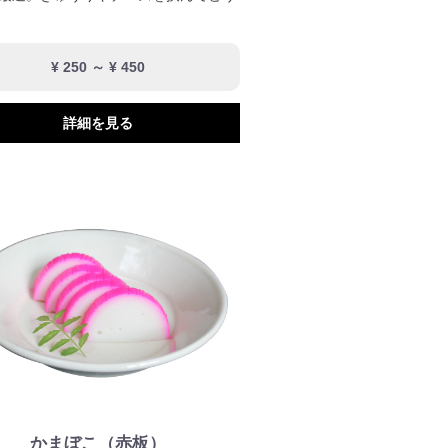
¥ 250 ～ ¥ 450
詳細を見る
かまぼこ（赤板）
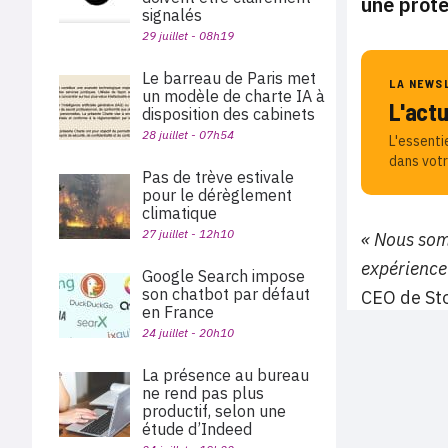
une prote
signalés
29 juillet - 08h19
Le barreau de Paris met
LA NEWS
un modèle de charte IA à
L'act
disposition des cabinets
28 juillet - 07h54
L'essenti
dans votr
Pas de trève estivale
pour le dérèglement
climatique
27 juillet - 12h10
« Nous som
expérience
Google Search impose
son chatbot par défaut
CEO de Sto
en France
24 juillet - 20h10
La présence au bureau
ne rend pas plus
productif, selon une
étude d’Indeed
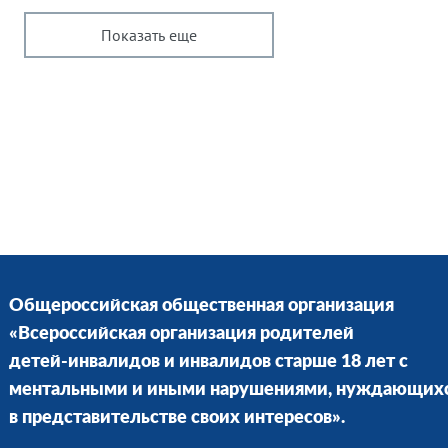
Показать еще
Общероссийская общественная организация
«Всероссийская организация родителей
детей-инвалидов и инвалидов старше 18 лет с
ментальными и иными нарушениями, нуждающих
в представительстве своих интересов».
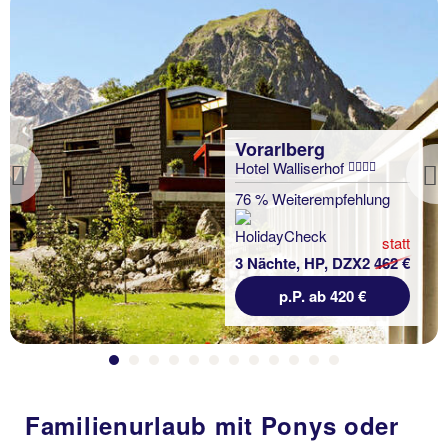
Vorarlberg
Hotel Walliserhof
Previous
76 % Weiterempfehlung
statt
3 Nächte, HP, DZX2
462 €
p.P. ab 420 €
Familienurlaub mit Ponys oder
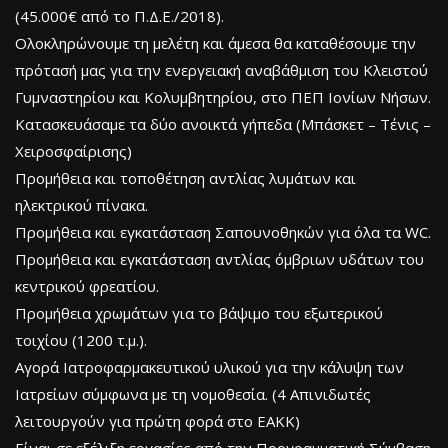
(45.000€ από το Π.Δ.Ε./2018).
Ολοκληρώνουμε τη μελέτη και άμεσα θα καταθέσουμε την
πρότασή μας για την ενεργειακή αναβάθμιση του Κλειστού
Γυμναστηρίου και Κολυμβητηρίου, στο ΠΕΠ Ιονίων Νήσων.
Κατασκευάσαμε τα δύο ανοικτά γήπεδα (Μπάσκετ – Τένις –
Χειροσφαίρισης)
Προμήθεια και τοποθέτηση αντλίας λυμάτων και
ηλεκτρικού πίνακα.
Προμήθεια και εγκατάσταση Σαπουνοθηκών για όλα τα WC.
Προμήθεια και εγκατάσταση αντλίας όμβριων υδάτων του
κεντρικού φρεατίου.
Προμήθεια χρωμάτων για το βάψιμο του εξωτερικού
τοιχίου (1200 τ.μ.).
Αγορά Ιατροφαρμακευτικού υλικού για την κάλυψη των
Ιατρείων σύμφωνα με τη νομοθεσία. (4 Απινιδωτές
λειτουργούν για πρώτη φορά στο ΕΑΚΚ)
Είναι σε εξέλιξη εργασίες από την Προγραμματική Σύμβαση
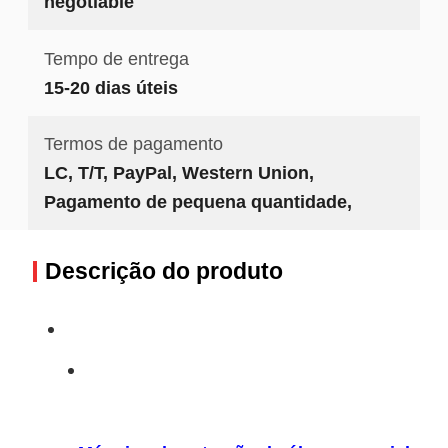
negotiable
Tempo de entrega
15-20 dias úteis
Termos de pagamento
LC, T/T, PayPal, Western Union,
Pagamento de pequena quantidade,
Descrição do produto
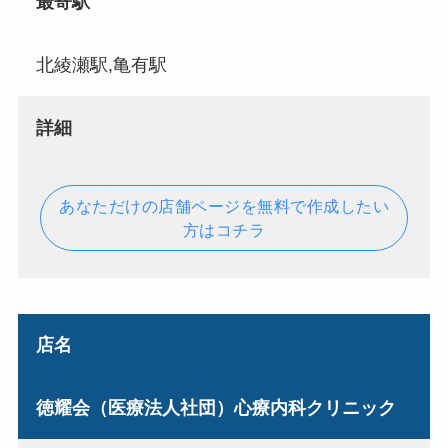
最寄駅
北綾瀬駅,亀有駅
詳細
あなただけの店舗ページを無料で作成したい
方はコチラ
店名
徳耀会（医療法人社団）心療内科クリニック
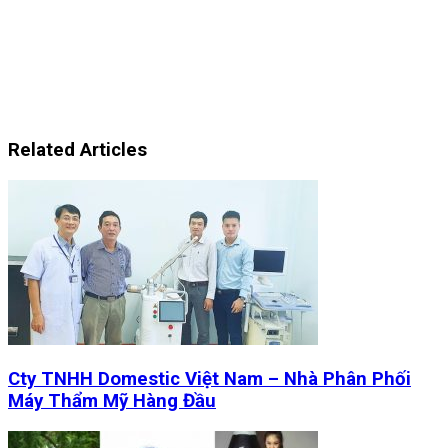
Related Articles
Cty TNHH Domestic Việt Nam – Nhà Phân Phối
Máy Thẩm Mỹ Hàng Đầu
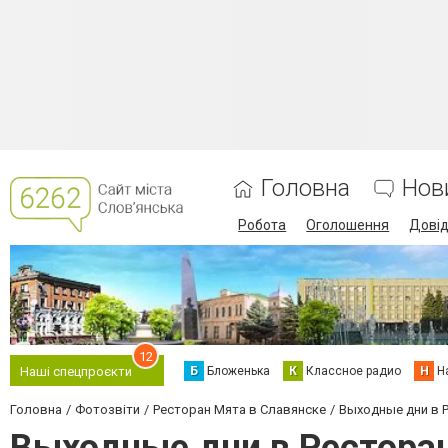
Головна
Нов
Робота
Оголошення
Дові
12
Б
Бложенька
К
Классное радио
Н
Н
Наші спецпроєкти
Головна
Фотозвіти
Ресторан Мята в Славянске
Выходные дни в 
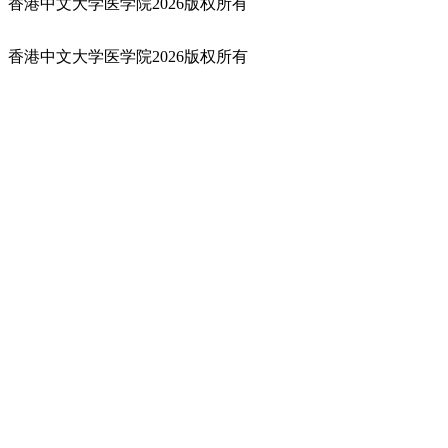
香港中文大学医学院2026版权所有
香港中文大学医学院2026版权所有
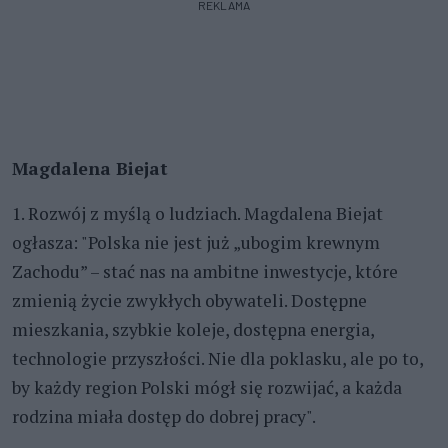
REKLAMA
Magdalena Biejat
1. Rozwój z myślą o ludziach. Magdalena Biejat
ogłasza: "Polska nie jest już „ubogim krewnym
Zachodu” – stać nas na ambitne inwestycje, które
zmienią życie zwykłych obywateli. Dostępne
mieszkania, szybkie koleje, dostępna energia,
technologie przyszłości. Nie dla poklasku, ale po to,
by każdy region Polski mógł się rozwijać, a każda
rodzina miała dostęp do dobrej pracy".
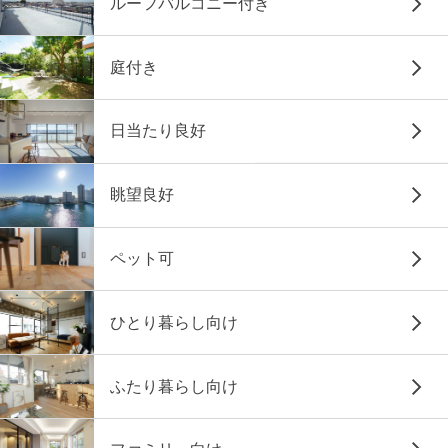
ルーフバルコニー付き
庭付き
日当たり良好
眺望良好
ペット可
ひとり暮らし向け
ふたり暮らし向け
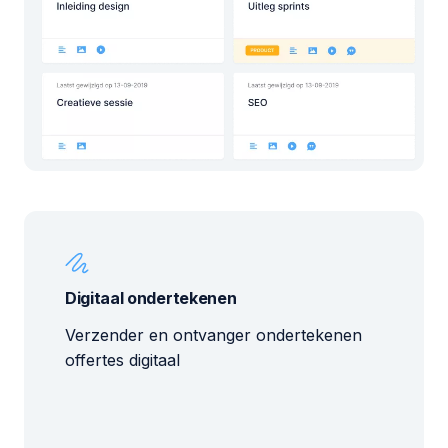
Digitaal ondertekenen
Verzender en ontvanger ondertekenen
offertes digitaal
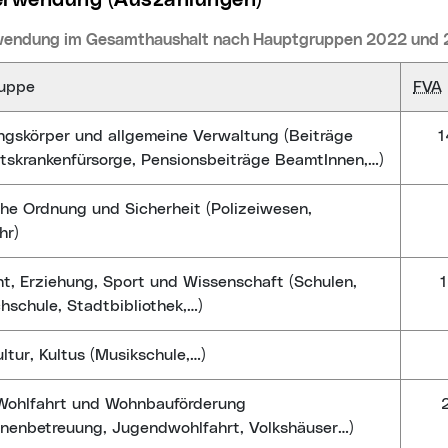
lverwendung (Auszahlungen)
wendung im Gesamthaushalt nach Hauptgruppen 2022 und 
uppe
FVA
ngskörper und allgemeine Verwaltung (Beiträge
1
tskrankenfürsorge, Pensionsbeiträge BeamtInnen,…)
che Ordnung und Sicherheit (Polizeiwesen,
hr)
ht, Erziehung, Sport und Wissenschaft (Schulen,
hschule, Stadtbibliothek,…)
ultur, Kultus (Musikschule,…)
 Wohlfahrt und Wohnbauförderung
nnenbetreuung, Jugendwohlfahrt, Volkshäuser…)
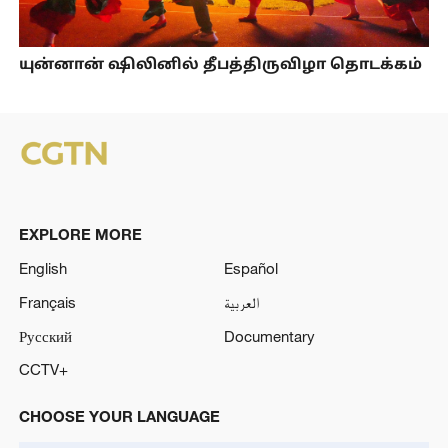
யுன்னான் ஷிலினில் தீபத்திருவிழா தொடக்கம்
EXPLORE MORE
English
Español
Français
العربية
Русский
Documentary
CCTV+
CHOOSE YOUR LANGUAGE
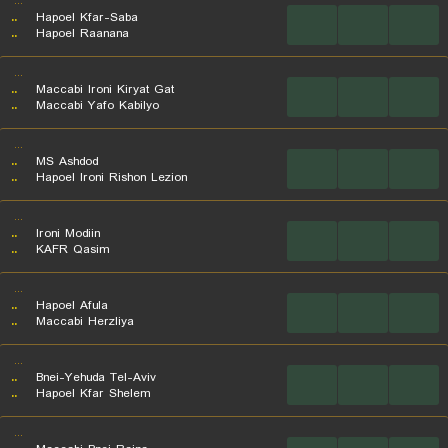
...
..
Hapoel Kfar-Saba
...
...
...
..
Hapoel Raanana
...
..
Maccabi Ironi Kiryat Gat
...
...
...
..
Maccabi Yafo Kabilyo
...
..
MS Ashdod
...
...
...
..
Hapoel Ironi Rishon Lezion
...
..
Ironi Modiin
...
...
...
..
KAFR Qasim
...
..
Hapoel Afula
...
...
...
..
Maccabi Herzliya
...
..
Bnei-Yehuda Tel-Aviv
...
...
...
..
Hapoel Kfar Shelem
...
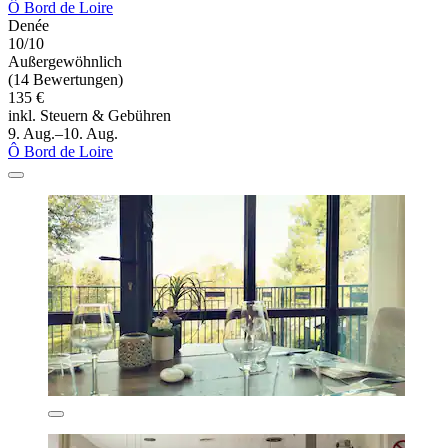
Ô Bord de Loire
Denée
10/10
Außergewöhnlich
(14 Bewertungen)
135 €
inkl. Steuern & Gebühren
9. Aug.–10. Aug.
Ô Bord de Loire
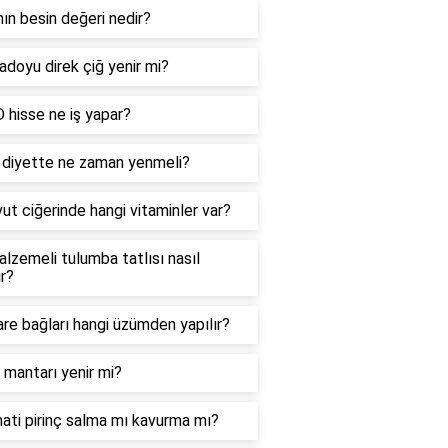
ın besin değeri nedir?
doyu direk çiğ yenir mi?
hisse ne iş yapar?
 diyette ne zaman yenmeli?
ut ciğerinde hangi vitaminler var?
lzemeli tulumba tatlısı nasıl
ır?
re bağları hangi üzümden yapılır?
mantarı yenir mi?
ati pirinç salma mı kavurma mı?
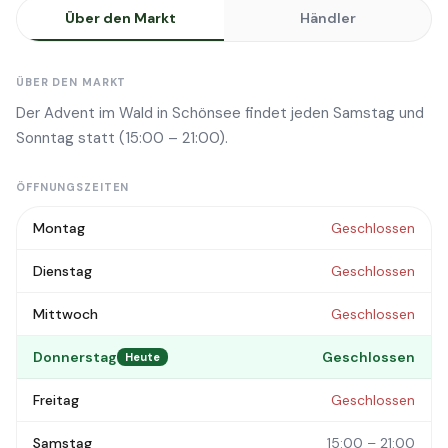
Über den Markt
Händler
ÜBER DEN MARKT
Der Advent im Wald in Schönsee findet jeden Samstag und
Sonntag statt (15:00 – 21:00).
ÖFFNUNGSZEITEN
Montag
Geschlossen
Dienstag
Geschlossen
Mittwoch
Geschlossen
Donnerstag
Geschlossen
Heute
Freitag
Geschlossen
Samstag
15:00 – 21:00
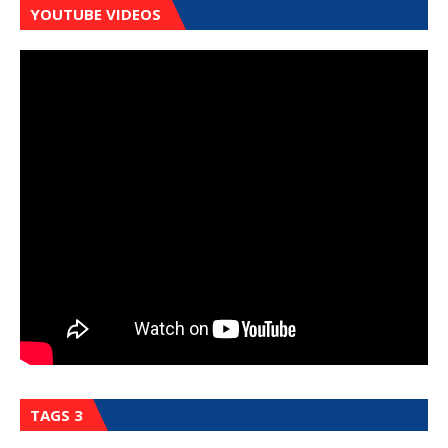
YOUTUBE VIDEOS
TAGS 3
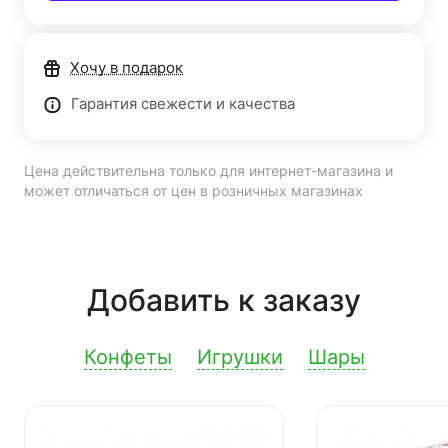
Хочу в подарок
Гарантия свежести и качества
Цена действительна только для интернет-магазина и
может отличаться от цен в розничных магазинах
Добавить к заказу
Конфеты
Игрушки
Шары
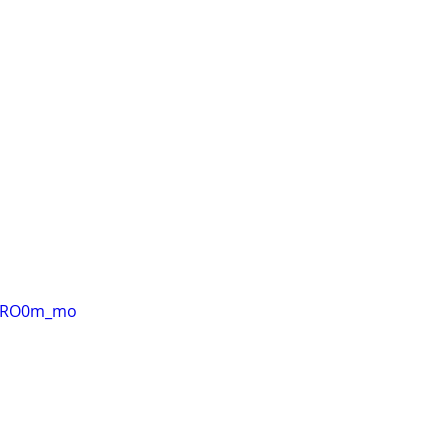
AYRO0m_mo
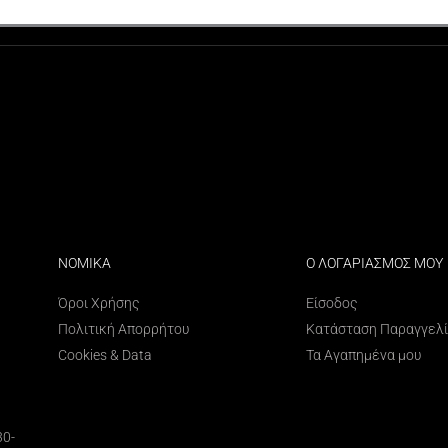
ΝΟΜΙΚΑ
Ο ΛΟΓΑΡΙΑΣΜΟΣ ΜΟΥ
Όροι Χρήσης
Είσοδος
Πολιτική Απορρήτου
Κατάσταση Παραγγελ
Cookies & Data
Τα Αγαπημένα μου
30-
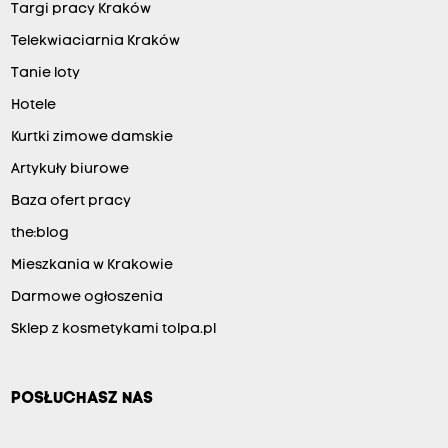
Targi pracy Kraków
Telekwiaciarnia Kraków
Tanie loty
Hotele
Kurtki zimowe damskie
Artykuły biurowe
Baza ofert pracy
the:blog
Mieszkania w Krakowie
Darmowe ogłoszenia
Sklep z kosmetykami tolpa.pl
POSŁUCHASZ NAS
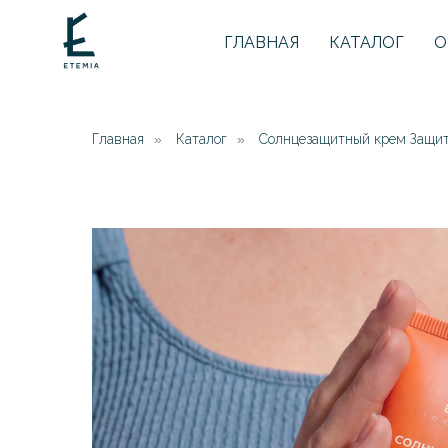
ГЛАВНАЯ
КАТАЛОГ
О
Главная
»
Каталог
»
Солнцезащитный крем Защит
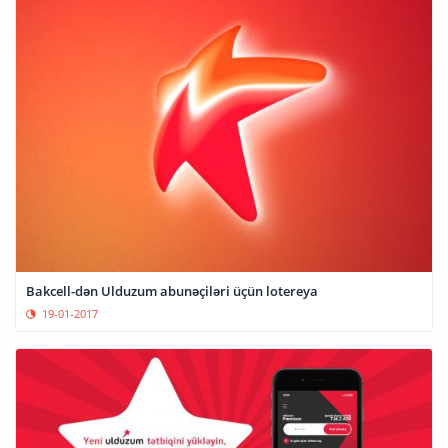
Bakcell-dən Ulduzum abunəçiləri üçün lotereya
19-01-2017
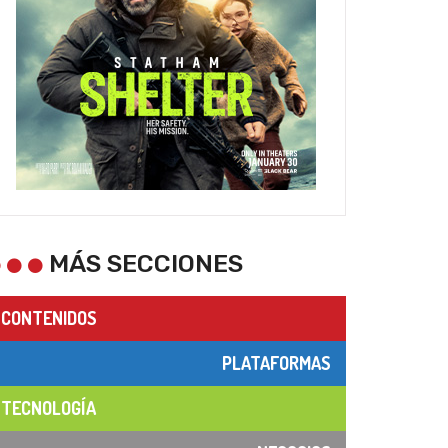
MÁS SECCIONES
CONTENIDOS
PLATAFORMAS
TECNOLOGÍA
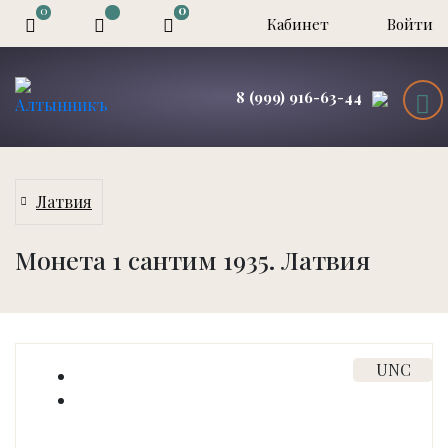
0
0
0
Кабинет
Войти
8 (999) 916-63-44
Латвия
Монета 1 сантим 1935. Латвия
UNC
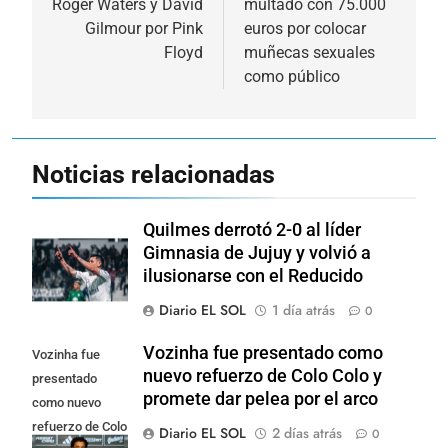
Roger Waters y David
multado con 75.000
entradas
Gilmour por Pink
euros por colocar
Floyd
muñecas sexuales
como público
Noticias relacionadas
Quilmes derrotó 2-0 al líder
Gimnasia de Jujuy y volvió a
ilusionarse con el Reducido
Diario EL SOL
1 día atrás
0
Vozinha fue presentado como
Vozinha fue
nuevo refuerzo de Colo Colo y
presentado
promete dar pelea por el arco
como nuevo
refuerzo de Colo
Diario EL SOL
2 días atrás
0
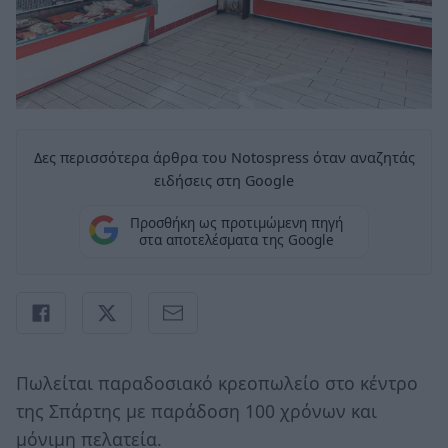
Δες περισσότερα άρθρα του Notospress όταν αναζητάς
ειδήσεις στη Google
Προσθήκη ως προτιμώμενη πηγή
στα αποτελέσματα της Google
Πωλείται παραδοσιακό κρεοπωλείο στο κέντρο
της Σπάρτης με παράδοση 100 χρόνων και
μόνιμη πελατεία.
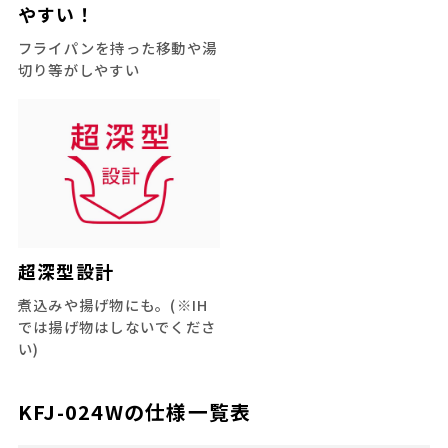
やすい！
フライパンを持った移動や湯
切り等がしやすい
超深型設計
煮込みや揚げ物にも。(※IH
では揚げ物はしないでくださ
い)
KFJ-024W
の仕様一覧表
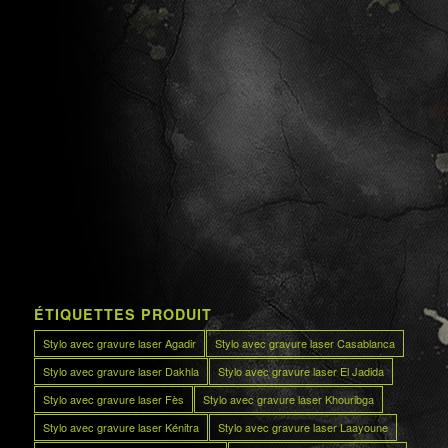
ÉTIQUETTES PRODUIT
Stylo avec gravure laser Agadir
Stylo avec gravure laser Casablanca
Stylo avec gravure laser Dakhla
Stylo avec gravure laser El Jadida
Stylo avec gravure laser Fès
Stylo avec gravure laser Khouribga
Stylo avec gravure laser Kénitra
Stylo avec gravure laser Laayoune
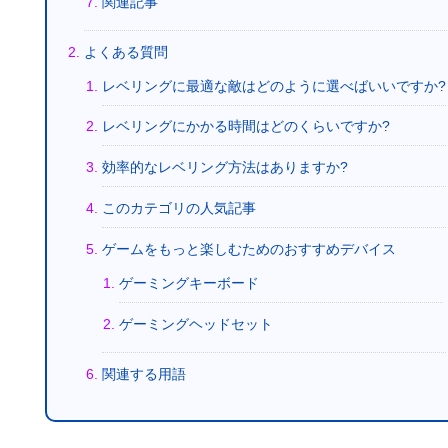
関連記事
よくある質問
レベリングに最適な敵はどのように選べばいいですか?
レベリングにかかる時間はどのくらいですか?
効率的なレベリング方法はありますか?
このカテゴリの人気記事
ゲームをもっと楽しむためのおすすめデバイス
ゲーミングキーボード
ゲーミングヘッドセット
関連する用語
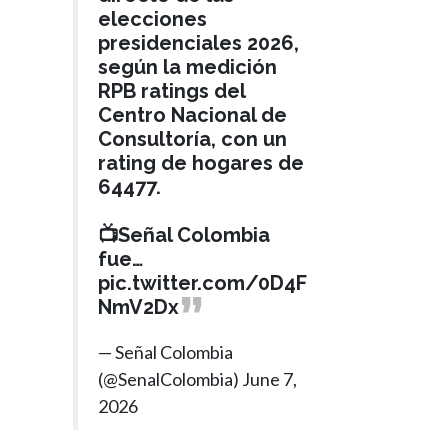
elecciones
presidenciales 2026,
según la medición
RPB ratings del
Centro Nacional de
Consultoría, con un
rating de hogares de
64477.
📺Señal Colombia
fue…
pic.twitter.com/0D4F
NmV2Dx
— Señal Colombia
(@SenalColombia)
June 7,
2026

## Exercise goal:
Search the records for the word "refuerzo", then list every line that has it.

## Result:
nuevo refuerzo de Colo Colo y
refuerzo de Colo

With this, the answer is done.